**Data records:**
::::::::

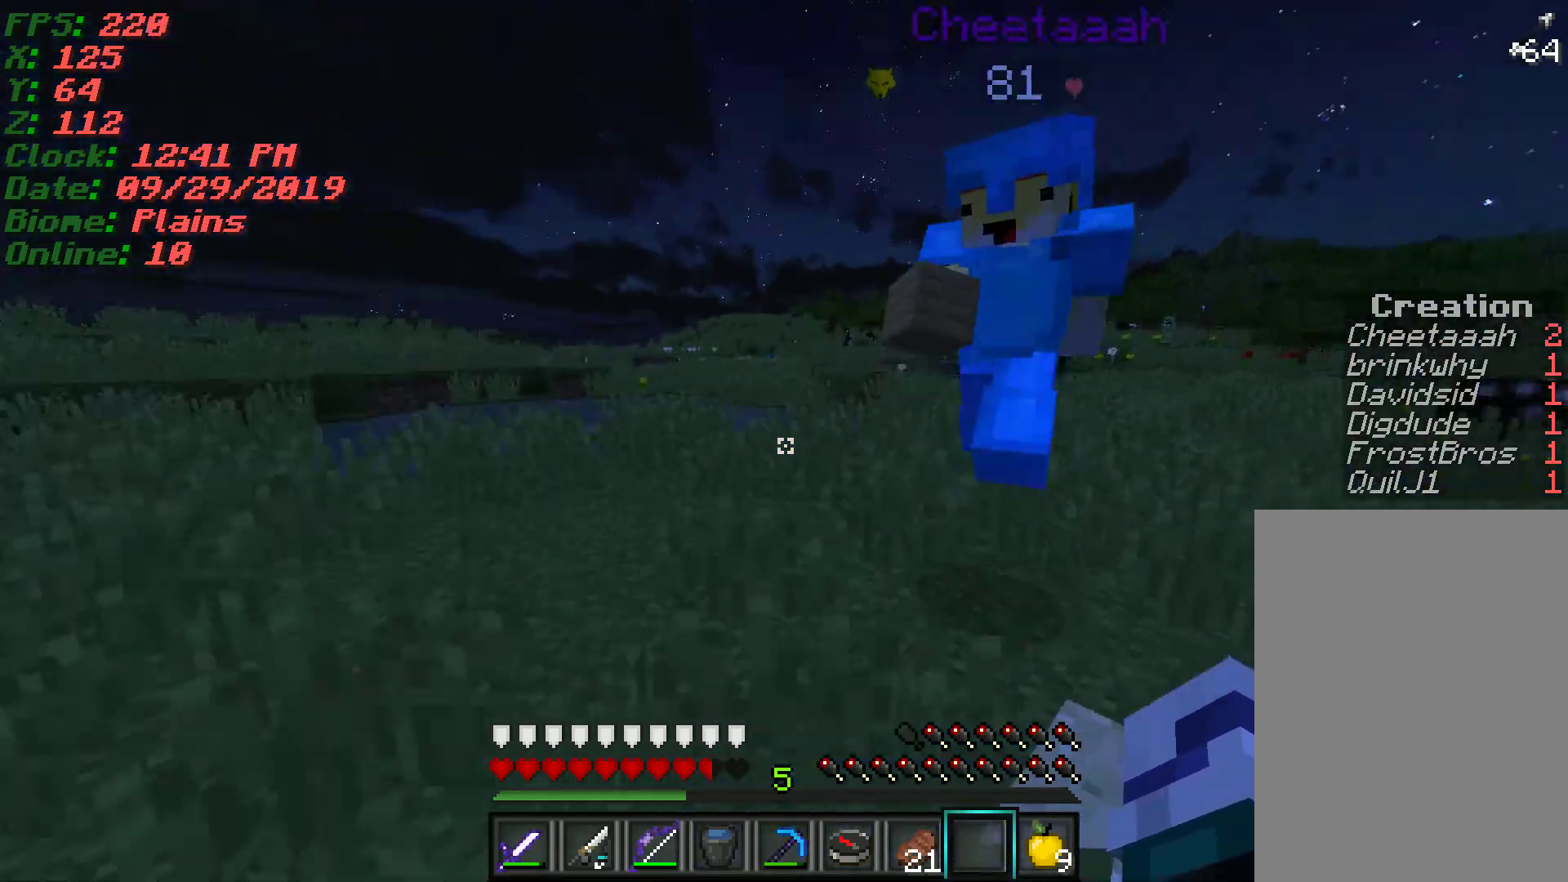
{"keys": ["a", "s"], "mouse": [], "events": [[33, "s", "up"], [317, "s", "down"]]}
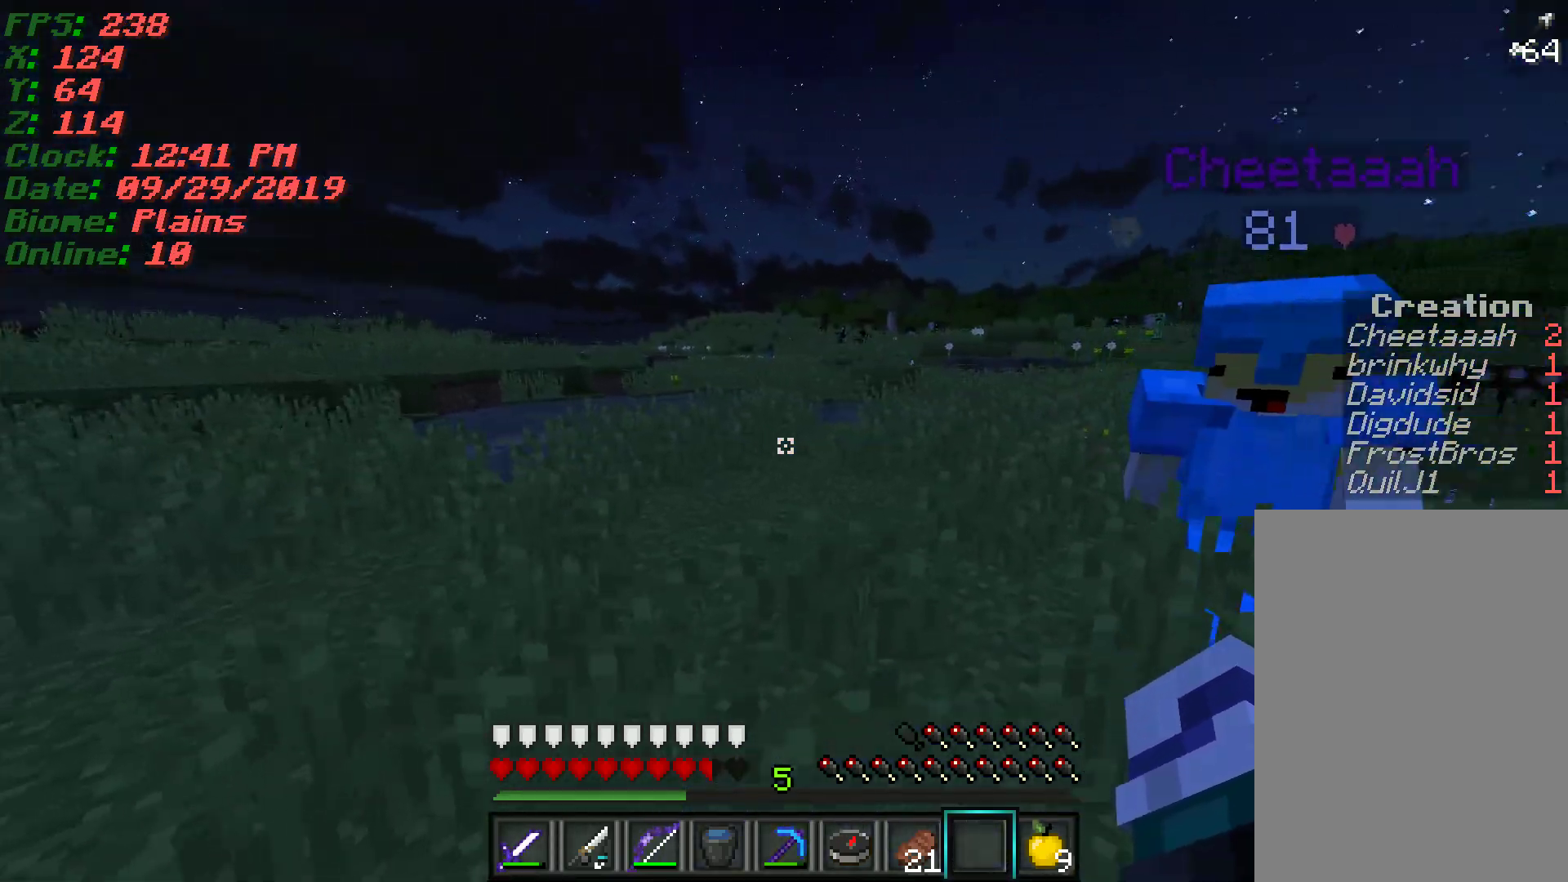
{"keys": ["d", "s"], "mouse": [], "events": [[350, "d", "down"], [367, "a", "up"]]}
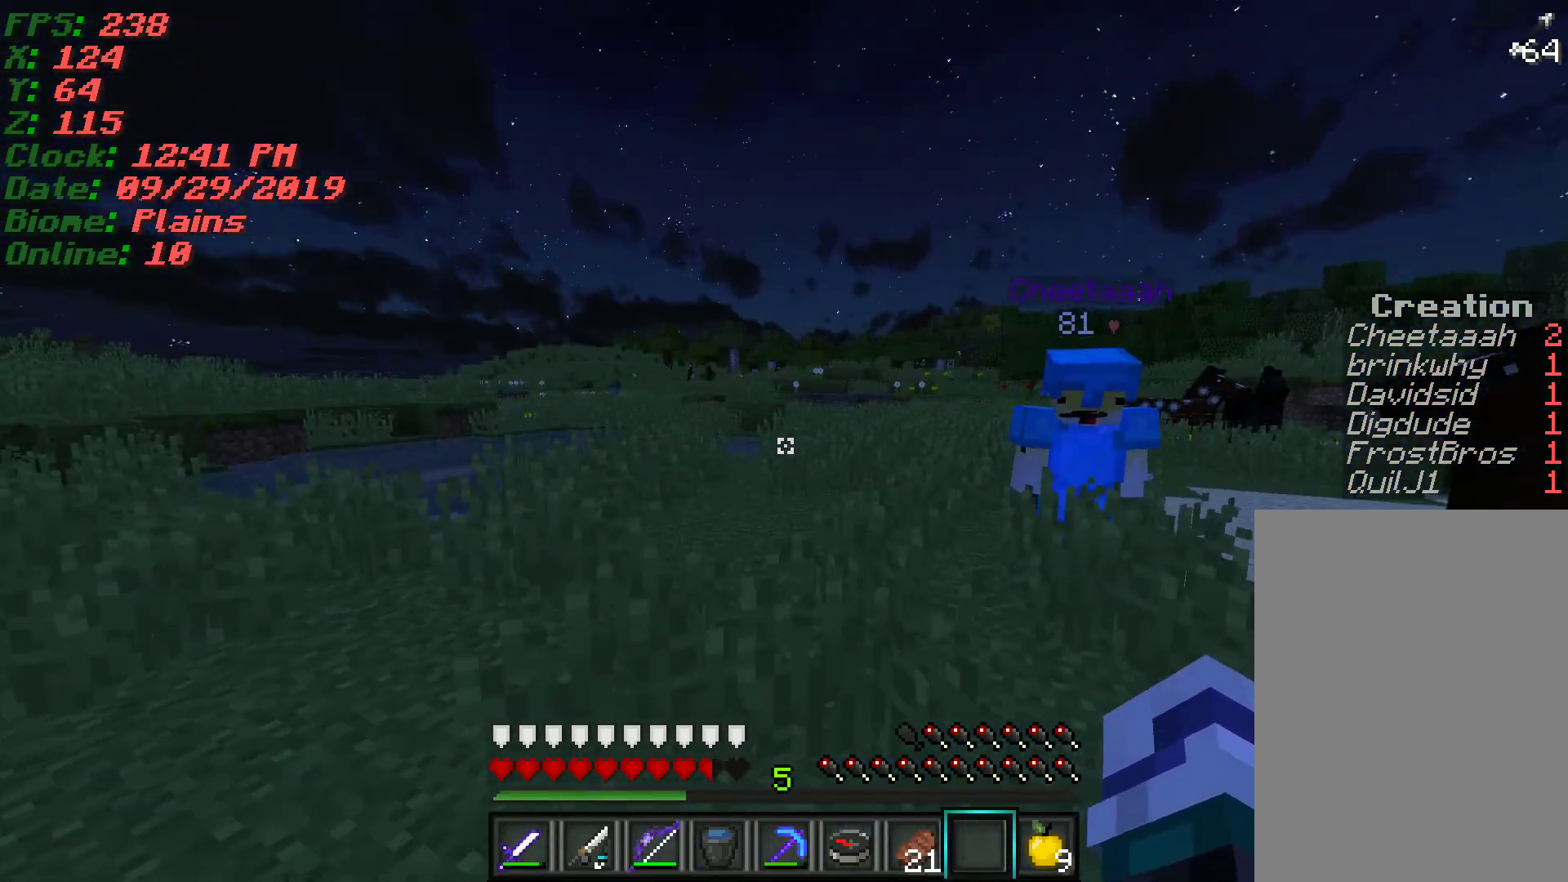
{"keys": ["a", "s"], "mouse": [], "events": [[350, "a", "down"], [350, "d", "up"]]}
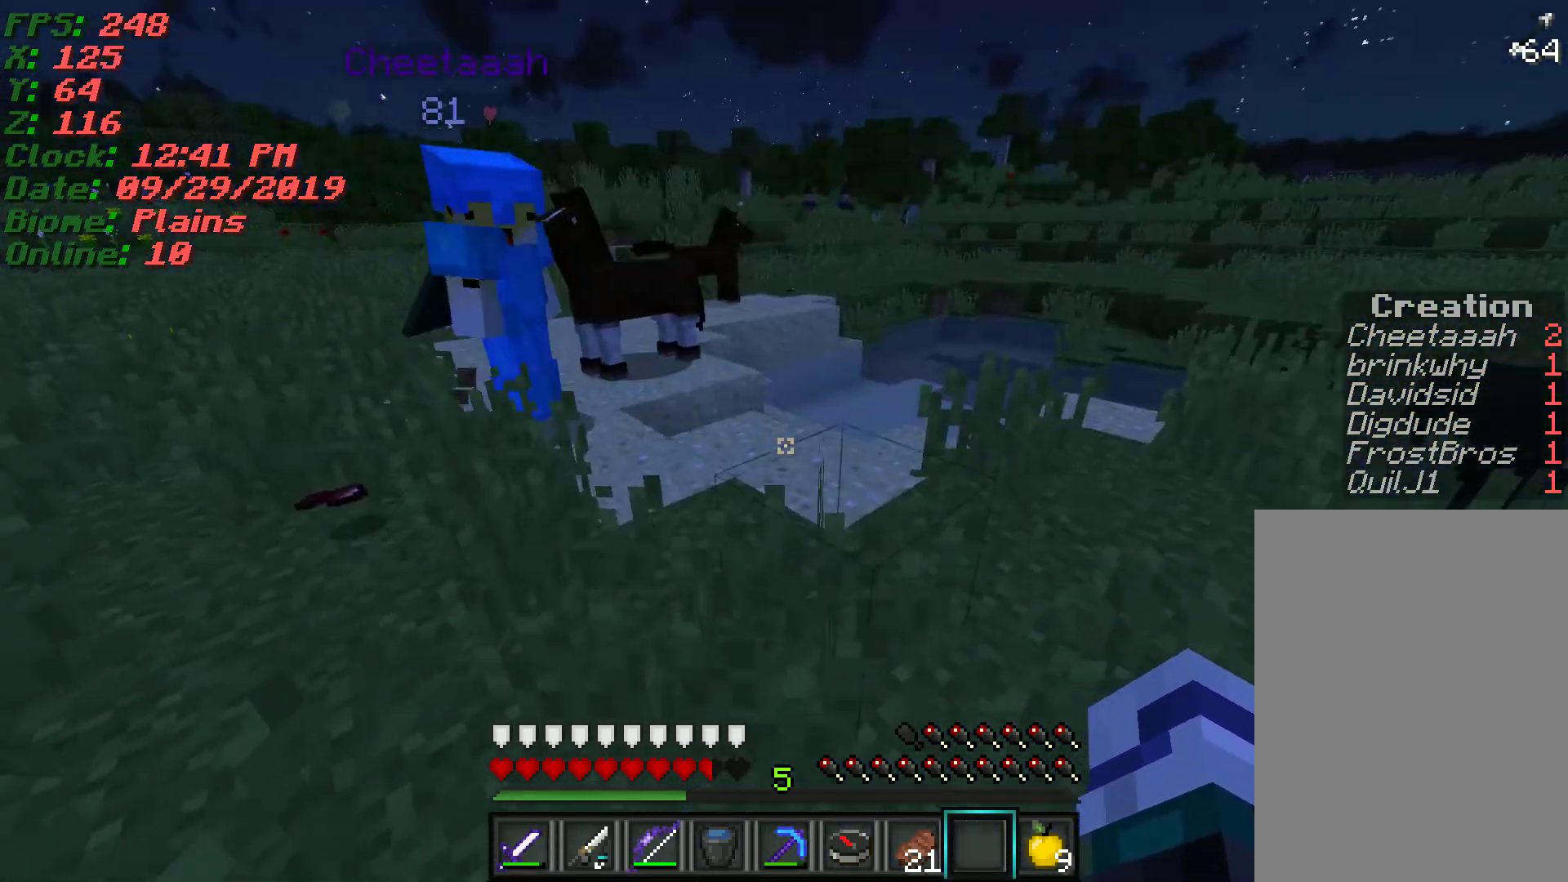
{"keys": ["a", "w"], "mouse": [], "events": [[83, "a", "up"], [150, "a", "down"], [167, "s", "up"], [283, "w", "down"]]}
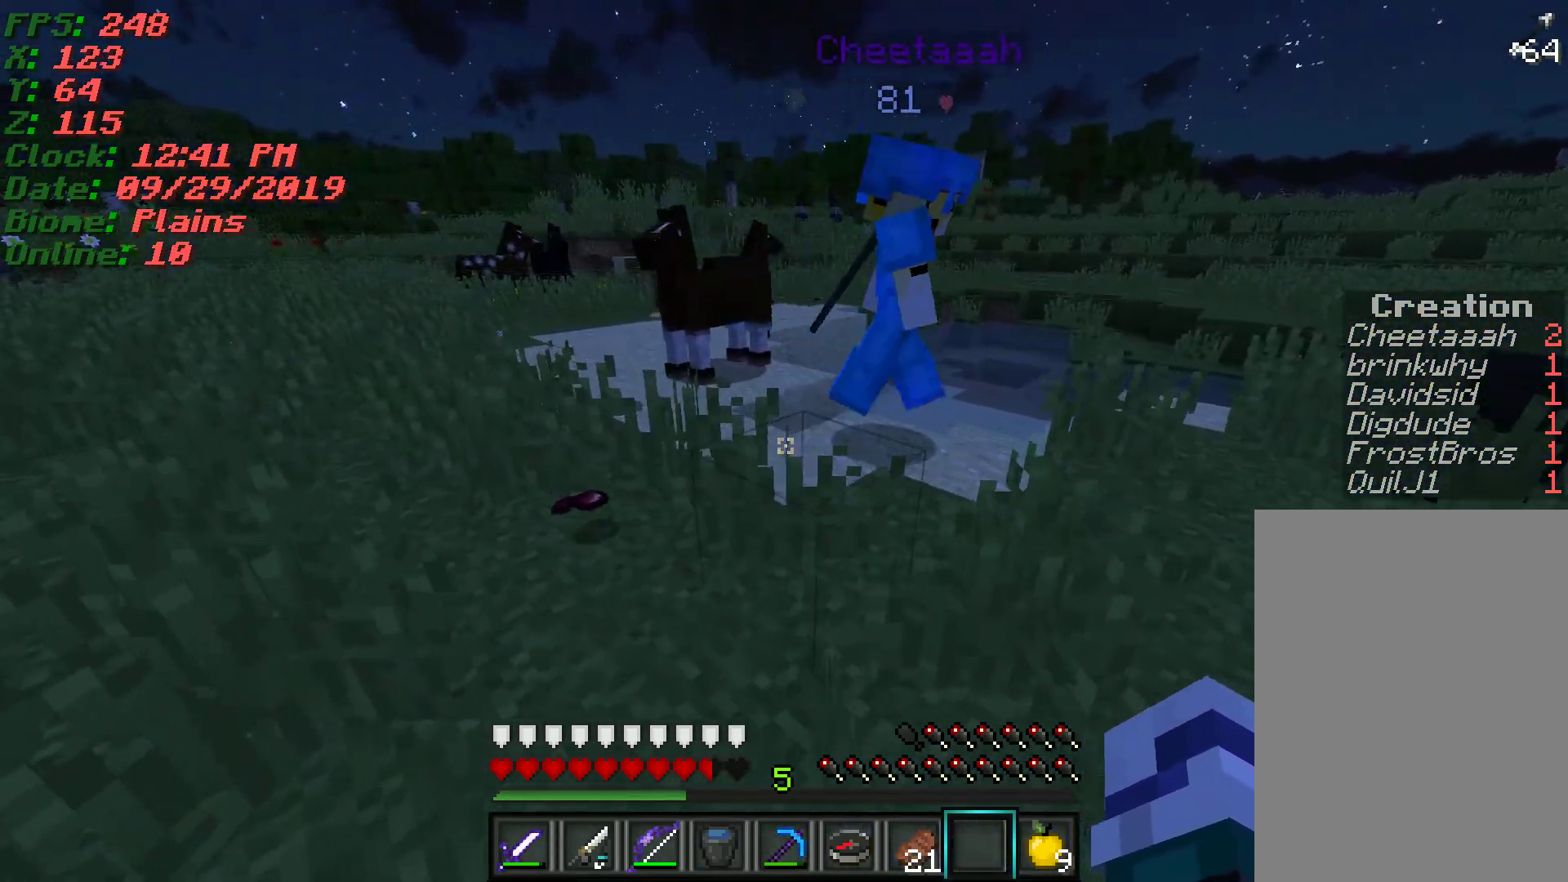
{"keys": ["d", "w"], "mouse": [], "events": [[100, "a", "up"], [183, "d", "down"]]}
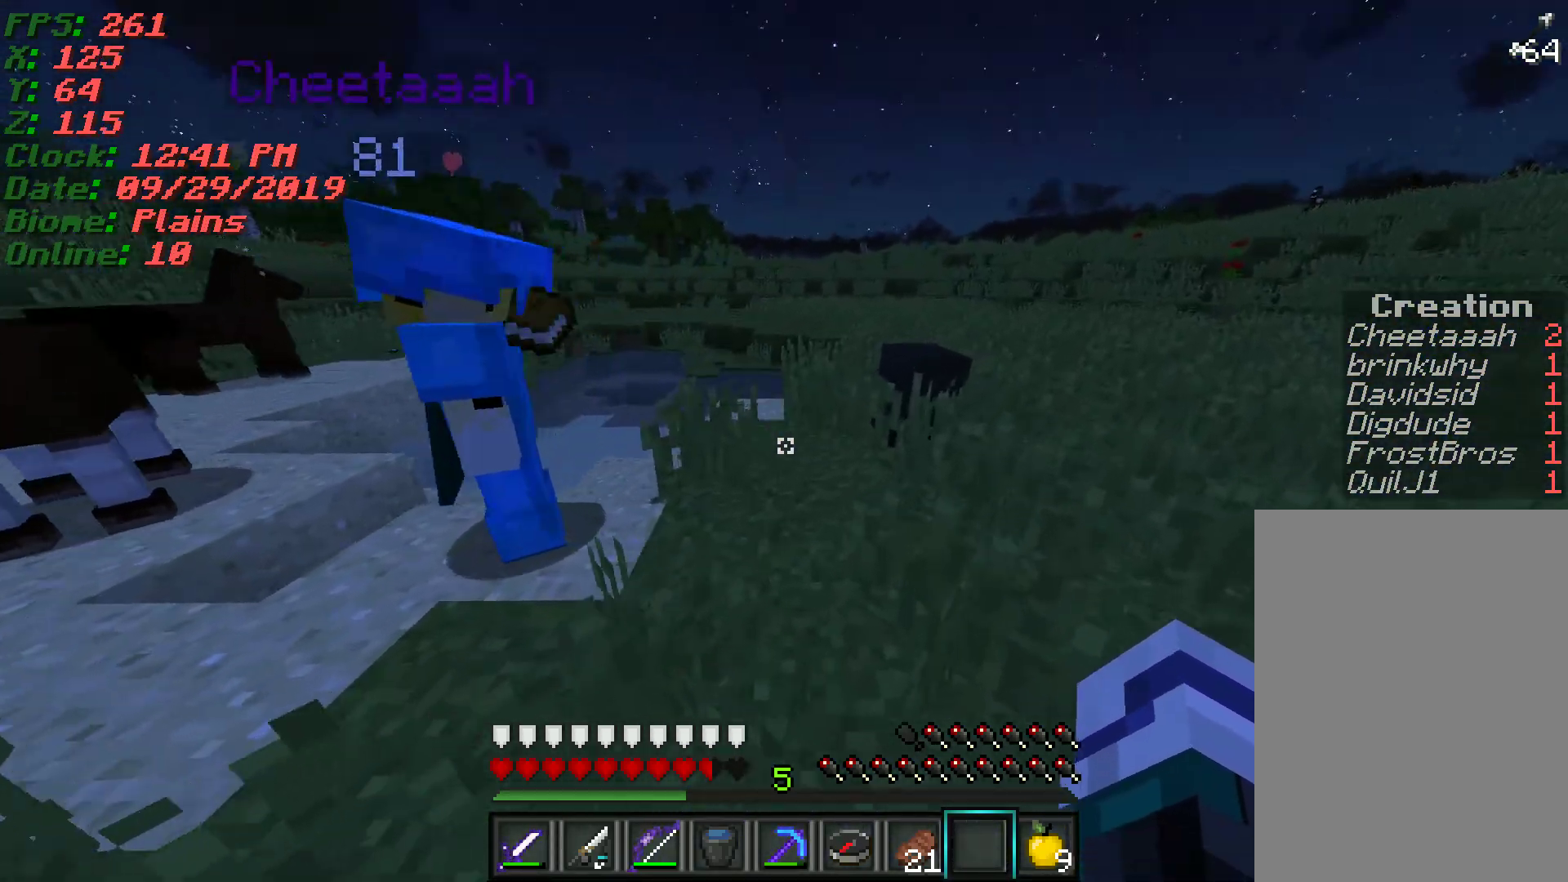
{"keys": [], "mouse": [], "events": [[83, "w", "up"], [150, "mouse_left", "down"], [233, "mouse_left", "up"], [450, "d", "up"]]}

::::::::

**Work request:**
Please write out all the entries above exactly, but leave out the pictures.

**Result of this task:**
{"keys": ["a", "s"], "mouse": [], "events": [[33, "s", "up"], [317, "s", "down"]]}
{"keys": ["d", "s"], "mouse": [], "events": [[350, "d", "down"], [367, "a", "up"]]}
{"keys": ["a", "s"], "mouse": [], "events": [[350, "a", "down"], [350, "d", "up"]]}
{"keys": ["a", "w"], "mouse": [], "events": [[83, "a", "up"], [150, "a", "down"], [167, "s", "up"], [283, "w", "down"]]}
{"keys": ["d", "w"], "mouse": [], "events": [[100, "a", "up"], [183, "d", "down"]]}
{"keys": [], "mouse": [], "events": [[83, "w", "up"], [150, "mouse_left", "down"], [233, "mouse_left", "up"], [450, "d", "up"]]}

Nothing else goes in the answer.